##### DATA PROVIDED
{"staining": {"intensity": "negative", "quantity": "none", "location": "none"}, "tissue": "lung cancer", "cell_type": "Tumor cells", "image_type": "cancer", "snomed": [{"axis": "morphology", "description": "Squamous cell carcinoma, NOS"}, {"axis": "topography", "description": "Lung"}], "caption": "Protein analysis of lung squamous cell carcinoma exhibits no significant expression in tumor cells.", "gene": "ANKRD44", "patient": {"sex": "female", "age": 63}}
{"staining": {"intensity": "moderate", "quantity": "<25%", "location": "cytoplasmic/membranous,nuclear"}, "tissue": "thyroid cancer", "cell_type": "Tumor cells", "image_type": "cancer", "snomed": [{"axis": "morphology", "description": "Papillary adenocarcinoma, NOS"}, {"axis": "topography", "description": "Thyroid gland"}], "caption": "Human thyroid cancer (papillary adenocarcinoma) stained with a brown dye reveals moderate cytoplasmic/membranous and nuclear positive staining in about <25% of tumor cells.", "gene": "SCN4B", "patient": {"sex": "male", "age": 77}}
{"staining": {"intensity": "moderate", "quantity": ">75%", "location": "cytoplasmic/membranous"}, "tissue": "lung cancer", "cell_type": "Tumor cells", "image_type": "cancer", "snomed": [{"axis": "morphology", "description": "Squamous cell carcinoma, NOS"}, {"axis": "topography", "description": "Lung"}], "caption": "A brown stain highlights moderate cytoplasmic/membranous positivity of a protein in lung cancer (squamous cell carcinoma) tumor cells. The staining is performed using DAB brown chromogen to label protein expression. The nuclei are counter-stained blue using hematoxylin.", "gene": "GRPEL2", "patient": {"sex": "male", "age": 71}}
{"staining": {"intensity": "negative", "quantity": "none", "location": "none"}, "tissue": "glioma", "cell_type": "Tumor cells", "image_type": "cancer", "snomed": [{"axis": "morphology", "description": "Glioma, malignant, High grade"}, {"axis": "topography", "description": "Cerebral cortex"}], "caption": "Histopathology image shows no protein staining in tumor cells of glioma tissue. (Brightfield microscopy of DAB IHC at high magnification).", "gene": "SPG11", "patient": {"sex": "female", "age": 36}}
##########
• ASSIGNMENT: In restating the data, begin at its first line, reproduce each line word for word, and conclude with the line that contains "brown stain highlights".

• FINAL ANSWER:
{"staining": {"intensity": "negative", "quantity": "none", "location": "none"}, "tissue": "lung cancer", "cell_type": "Tumor cells", "image_type": "cancer", "snomed": [{"axis": "morphology", "description": "Squamous cell carcinoma, NOS"}, {"axis": "topography", "description": "Lung"}], "caption": "Protein analysis of lung squamous cell carcinoma exhibits no significant expression in tumor cells.", "gene": "ANKRD44", "patient": {"sex": "female", "age": 63}}
{"staining": {"intensity": "moderate", "quantity": "<25%", "location": "cytoplasmic/membranous,nuclear"}, "tissue": "thyroid cancer", "cell_type": "Tumor cells", "image_type": "cancer", "snomed": [{"axis": "morphology", "description": "Papillary adenocarcinoma, NOS"}, {"axis": "topography", "description": "Thyroid gland"}], "caption": "Human thyroid cancer (papillary adenocarcinoma) stained with a brown dye reveals moderate cytoplasmic/membranous and nuclear positive staining in about <25% of tumor cells.", "gene": "SCN4B", "patient": {"sex": "male", "age": 77}}
{"staining": {"intensity": "moderate", "quantity": ">75%", "location": "cytoplasmic/membranous"}, "tissue": "lung cancer", "cell_type": "Tumor cells", "image_type": "cancer", "snomed": [{"axis": "morphology", "description": "Squamous cell carcinoma, NOS"}, {"axis": "topography", "description": "Lung"}], "caption": "A brown stain highlights moderate cytoplasmic/membranous positivity of a protein in lung cancer (squamous cell carcinoma) tumor cells. The staining is performed using DAB brown chromogen to label protein expression. The nuclei are counter-stained blue using hematoxylin.", "gene": "GRPEL2", "patient": {"sex": "male", "age": 71}}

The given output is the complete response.